Synchronous Online Tutoring: Tips And Tools To Start Your Own Program (Part 1)
This is the first article of a three-part series on synchronous online tutoring. This article focuses on the logistics of online tutoring, the second will focus on free or low-cost tools that can be used for online tutoring, and the third will focus on explaining the most relevant aspects of the tools.
With a growing number of online students, evening students, and traditional students working to pay their tuition, it can become increasingly difficult for students to seek and receive the help they need from the tutoring center on their university’s campus. Colleges and universities can help close this gap by offering students online tutoring services, which allow students to receive help from anywhere they can access a phone and a computer with internet.

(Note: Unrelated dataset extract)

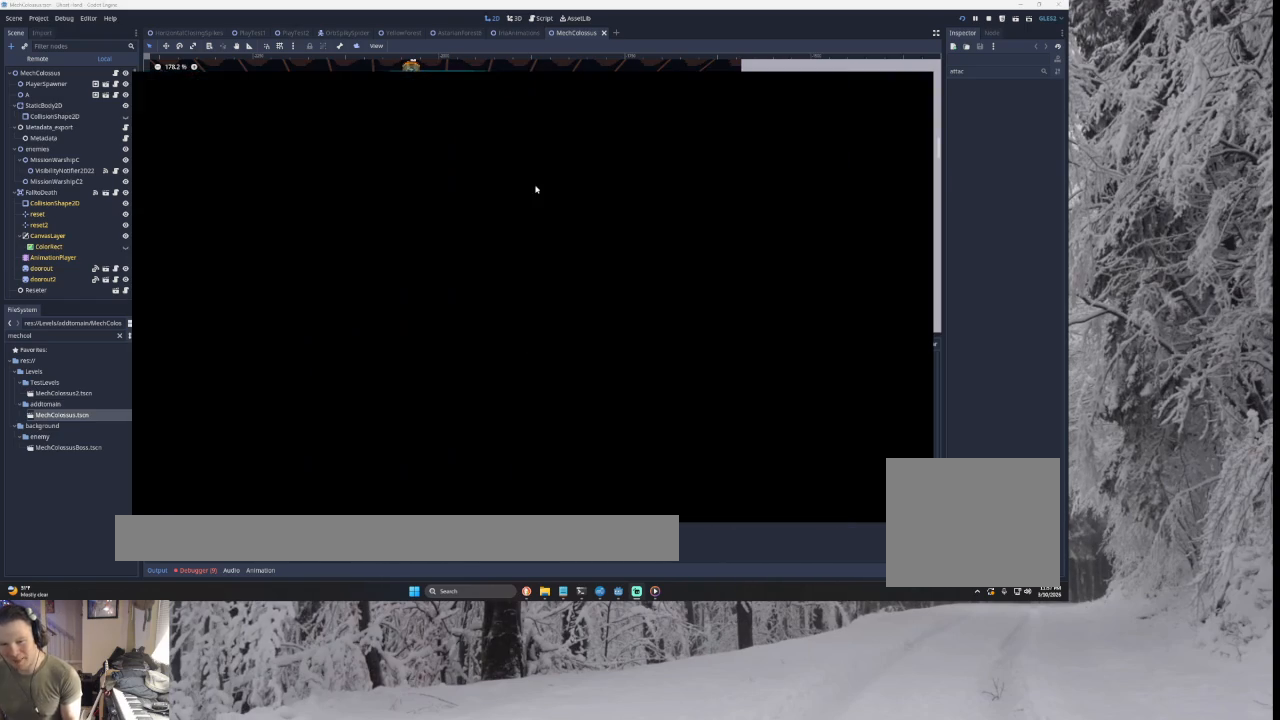
{"buttons": ["CROSS"], "left_stick": "center", "right_stick": "center", "events": []}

There are two types of online tutoring services: synchronous and asynchronous. In synchronous tutoring, the tutor and student are simultaneously present; in asynchronous tutoring, the tutor responds to a student’s request for help, often within 24-48 hours. Many schools who haven’t ventured into the synchronous online tutoring world may have used asynchronous online tutoring services for writing assistance.

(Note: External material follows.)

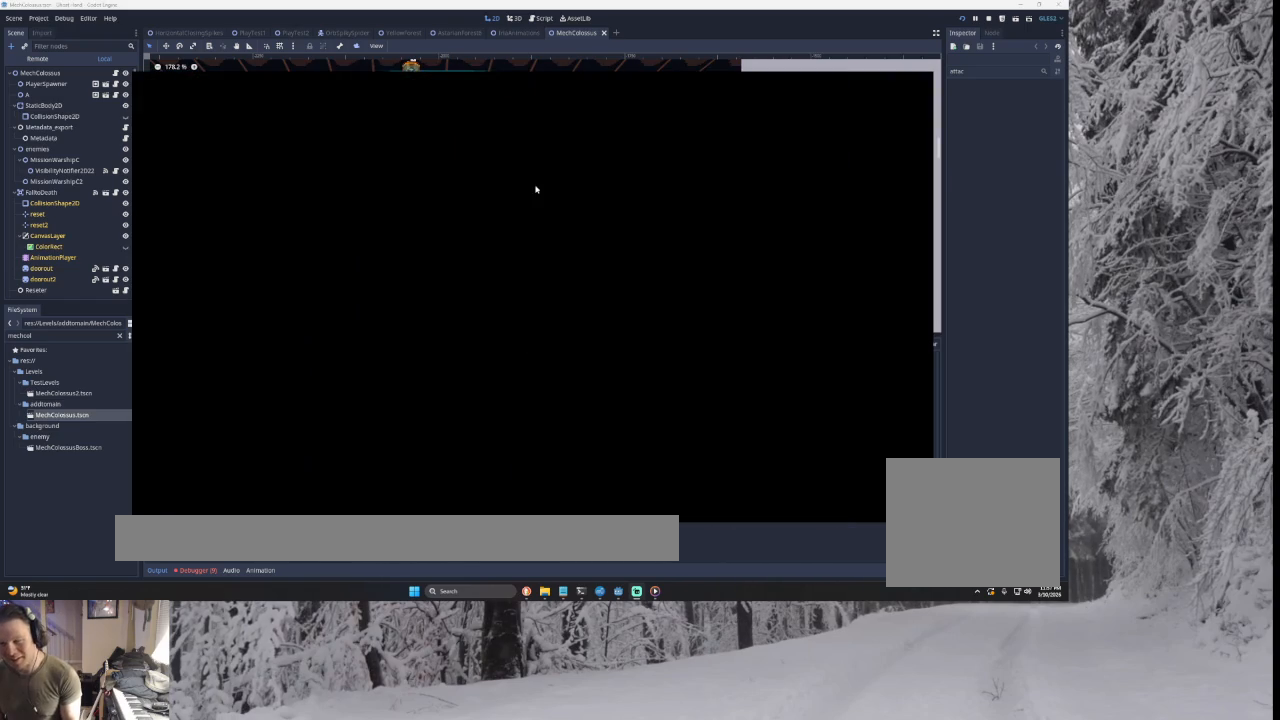
{"buttons": ["CROSS"], "left_stick": "center", "right_stick": "center", "events": []}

When offering synchronous online tutoring, one of the more important factors to consider is how the tutor and student will communicate. The three basic options are chatting (some form of instant messaging [IM]), talking on the phone, and video chatting. They should also be connected through a collaborative website so that both can view and edit a document or image.
In my experience, using a regular phone to communicate is the easiest. For example, IM can be confusing: a question asked several lines ago could be answered after the discussion has already veered in a different direction. Then, the tutor and student have to spend valuable tutoring time sorting through the non-linear discussion. It also requires the tutor and student to be connected to the same IM subscriber. If they do not use a common IM subscriber, either the tutor or student has to download one.
Regular phone communication is more convenient than video chatting because most video chatting software or websites require downloads. Downloads should generally be avoided. That said, video chatting is probably the most effective form of communication between a tutor and student during online tutoring. It makes the sessions more personal and intimate, and because of nonverbal communication, the tutor and student can minimize miscommunication.
Students need to schedule appointments so they know when they can meet their tutors online. Although a call or email to the tutoring center is workable, an online scheduling system is an effective way for students to know immediately who is available to tutor which subjects when. Students need the ability to schedule appointments whenever they can, regardless of when the tutoring center is open, so they can schedule the best tutoring time available. The scheduling process can also take much longer when other systems are used.
The way tutors are trained should generally remain the same, but online tutors should receive additional training, particularly in how to work with students over the phone and how to use the technology for tutoring. It’s important for tutors to understand that tutoring dynamics change when tutoring is moved online. The way they normally approach a student might not work when the student isn’t a couple feet away, observing the tutor’s body language and recognizing aspects of the tutor’s personality. However, training related to learning styles, student behaviors, and tutoring approaches are still applicable.
Tutor and Tutoring Center Flexibility
Online tutoring means that tutors don’t have to work traditional 9-5 hours, or whatever the hours look like at a particular tutoring center. They can work from home, at night, and on weekends – all things that may not be possible for face-to-face tutoring. If there is demand for evening and weekend tutoring, which isn’t currently offered, synchronous online tutoring can be a potential solution.
If synchronous online tutoring is an endeavor a tutoring center has considered, I hope this has provided some foundational understanding of needs and options. If a tutoring center has never considered it, I hope this has sparked an interest. Like any new endeavor, synchronous online tutoring requires administrators to understand the basics so they can move forward with offering the service in their tutoring centers, and I hope that with this three-part series, administrators gain the knowledge to kick-start their own program.